> [Tâche courte]:
Pouvez-vous recopier à l'identique, dans l'extrait sur l'apprentissage de l'écriture, le passage qui s'ouvre sur les mots « En résumé, ces » et se termine par « linguistiques de l’écriture. » ?

> [Extrait fourni]:
========

En résumé, ces expériences suggèrent que les aspects liés à la programmation et à l'exécution motrice (évalués par exemple par la vitesse du tracé de lettres isolées) sont liés de manière causale aux aspects de composition et de génération de textes écrits, et soulignent l’importance pour l’enfant d’acquérir un tracé fluide et automatique.

L’entraînement visuo-haptique

L’enseignement de l’écriture a pour premier objectif de montrer aux enfants comment reproduire les lettres selon un modèle. L’enfant doit être capable de percevoir non seulement la forme du modèle mais également la déviation de sa propre production par rapport au modèle. Les programmes d’intervention permettent d’automatiser les aspects moteurs de l’écriture, en proposant différents exercices spécifiques, de façon à ce que les ressources de la mémoire de travail soient libérées pour les aspects linguistiques de l’écriture.

Une interface, appelée « Télémaque », qui utilise un bras robot à retour d’effort a été mise au point dans le but d’améliorer la fluidité des mouvements d’écriture. Ce bras robot peut guider le stylet et ainsi contrôler non seulement la forme mais également la dynamique du mouvement d’écriture. Cette interface permet d’apprendre aux enfants à reproduire une lettre selon un standard qui n’est pas seulement statique (forme correcte) mais aussi dynamique (règles de production motrice, cf. Viviani, 1994). Les détails mathématiques sont publiés dans (Hennion et al. 2005), en particulier le fait que la triple continuité en chaque point de contrôle permet de bâtir une fonte compatible en tout point avec les lois psychophysiques observées chez les adultes (cf. Viviani, 1994).

========

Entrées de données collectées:
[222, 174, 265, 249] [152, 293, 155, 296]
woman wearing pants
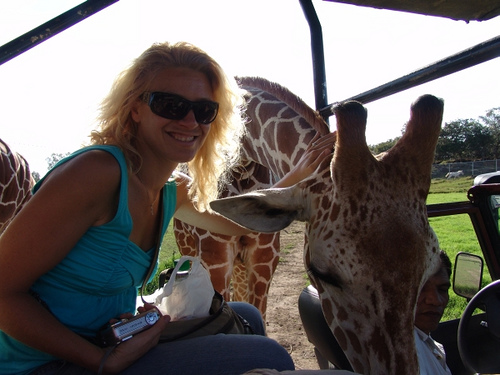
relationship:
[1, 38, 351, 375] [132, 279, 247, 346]
woman has bag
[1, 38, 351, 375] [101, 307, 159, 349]
woman holding camera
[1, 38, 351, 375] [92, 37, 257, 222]
woman has hair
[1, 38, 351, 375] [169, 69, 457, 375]
woman petting giraffe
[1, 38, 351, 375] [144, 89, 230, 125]
woman wearing sunglasses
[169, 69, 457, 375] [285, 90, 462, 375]
giraffe has head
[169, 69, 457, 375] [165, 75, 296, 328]
giraffe has body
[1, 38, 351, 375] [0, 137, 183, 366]
woman wearing shirt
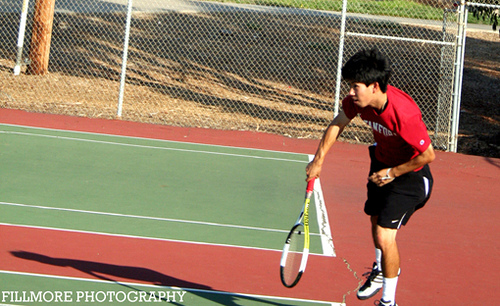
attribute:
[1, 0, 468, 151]
fence — chain link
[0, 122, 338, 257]
square patch — green and white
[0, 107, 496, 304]
tennis court — white, green, gated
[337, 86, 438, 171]
shirt — red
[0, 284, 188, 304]
lettering — white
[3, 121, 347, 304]
tennis court — green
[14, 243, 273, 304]
shadow — man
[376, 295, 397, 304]
shoe — tennis, black, white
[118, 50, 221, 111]
chain link — metal, tall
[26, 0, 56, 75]
pole — electric, wooden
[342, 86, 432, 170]
t shirt — red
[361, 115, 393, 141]
letters — white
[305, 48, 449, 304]
person — playing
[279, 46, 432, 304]
kid — playing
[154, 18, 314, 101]
fence — chain link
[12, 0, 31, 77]
pole — white, metal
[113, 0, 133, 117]
pole — metal, white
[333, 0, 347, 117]
pole — metal, white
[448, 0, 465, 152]
pole — metal, white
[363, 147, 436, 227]
shorts — athletic, black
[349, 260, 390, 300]
shoe — white, black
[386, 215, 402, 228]
logo — Nike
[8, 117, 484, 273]
area — red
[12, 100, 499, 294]
court — red and green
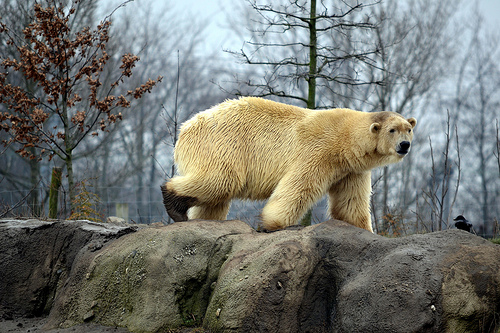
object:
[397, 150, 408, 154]
mouth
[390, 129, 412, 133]
eyes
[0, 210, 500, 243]
ground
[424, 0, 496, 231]
tree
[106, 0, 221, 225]
tree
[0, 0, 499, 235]
forest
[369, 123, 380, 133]
ear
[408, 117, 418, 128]
ear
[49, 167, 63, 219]
post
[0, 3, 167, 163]
leaves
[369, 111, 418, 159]
head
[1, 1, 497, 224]
sky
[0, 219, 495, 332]
boulder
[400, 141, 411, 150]
black nose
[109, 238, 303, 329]
wall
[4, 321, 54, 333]
ground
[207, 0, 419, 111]
bare tree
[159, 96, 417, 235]
bear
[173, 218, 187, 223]
paw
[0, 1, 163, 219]
tree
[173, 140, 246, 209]
leg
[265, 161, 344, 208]
leg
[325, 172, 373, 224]
leg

========

> [Réponse rédigée]:
En résumé, ces expériences suggèrent que les aspects liés à la programmation et à l'exécution motrice (évalués par exemple par la vitesse du tracé de lettres isolées) sont liés de manière causale aux aspects de composition et de génération de textes écrits, et soulignent l’importance pour l’enfant d’acquérir un tracé fluide et automatique.

L’entraînement visuo-haptique

L’enseignement de l’écriture a pour premier objectif de montrer aux enfants comment reproduire les lettres selon un modèle. L’enfant doit être capable de percevoir non seulement la forme du modèle mais également la déviation de sa propre production par rapport au modèle. Les programmes d’intervention permettent d’automatiser les aspects moteurs de l’écriture, en proposant différents exercices spécifiques, de façon à ce que les ressources de la mémoire de travail soient libérées pour les aspects linguistiques de l’écriture.